The last weeks have seen lots of infrastructure improvements. We've been preparing our software for new features and tweaking the servers it's all running on. A lot of the work is, well, pretty boring and frustrating because it doesn't directly bring new features to the site. But it has to be done, and for our small team we've built a pretty awesome system. (the rest of this post gets a little technical, so skip back to YellowBot if you aren't interested. :-) )
For example one of the changes we did recently was to setup our main database server with a redundant fail-over system. Most of the time this is, well, a waste! (We do use it for some of the "background" data processing too). But when we have to do work on the server or when something goes wrong with the primary server it's invaluable.
A few of our servers, including the database server is missing an IPMI card. The IPMI cards make remote management of the servers a breeze and saves us trips downtown when things go wrong. We got a list together of the boxes missing this handy enhancement and got the cards ordered this week, yay! They should show up next week, but to install them we have to shutdown the server!
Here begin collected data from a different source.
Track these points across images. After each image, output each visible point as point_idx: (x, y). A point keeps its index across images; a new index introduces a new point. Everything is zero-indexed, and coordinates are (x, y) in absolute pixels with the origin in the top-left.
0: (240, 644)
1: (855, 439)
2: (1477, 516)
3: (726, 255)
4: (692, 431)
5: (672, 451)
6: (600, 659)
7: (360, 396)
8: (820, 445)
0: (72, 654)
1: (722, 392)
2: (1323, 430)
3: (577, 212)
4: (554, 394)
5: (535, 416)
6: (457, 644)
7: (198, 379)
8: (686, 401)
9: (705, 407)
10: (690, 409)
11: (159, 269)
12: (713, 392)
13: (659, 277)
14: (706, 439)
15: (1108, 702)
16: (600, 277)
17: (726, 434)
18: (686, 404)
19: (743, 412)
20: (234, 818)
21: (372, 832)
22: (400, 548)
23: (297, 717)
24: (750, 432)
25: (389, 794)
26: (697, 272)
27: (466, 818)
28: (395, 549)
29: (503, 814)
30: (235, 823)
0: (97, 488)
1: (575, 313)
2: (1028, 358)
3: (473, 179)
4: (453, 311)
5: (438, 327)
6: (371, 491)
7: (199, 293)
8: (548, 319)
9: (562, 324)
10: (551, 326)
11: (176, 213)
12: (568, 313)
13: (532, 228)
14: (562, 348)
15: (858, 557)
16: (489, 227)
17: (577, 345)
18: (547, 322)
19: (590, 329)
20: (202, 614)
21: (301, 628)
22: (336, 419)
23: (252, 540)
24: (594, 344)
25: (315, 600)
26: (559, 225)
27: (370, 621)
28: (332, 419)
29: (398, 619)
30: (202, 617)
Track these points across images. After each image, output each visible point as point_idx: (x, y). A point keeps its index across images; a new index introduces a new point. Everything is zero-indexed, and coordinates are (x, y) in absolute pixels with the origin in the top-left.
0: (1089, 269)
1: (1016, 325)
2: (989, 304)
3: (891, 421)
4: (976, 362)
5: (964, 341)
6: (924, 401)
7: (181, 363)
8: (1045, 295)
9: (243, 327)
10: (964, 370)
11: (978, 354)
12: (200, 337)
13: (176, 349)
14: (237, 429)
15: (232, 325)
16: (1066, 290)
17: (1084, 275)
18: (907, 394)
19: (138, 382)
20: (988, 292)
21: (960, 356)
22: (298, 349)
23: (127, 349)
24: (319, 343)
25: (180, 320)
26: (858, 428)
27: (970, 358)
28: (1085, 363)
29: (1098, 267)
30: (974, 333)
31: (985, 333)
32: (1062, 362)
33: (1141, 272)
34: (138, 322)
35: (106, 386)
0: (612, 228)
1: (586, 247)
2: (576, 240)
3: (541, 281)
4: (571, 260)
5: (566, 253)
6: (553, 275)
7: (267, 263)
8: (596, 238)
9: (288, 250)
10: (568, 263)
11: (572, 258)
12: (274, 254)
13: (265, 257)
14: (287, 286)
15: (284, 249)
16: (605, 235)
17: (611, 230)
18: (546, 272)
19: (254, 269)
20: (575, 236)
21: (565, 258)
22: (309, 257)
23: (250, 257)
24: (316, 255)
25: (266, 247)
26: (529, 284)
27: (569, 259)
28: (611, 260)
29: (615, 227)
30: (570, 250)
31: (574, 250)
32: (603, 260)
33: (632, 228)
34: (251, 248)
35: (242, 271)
That's when the extra database server comes in handy. We can quietly switch them in the background and then bring down the primary server for maintenance. When we are done, we switch back and work on the backup server - and if we don't screw anything up you, the user, won't notice anything on the site!
While I am hopelessly technical already, I'll have to recommend a couple of our favorite related tools. First there's Puppet, a configuration management tool we use to keep the configuration on each server sane. Between Kickstart and Puppet we can get a new server ready to serve traffic in 10-15 minutes after it's plugged in to power and the network.
After the servers are running, we have to monitor how they are doing (if nothing else then to know when it's time to order more!). For that we primarily use Munin. Munin is a Raven in the Nordic Mythology that travels the world to bring news and information to Odin. I posted an example of the graphs it can make a few weeks ago.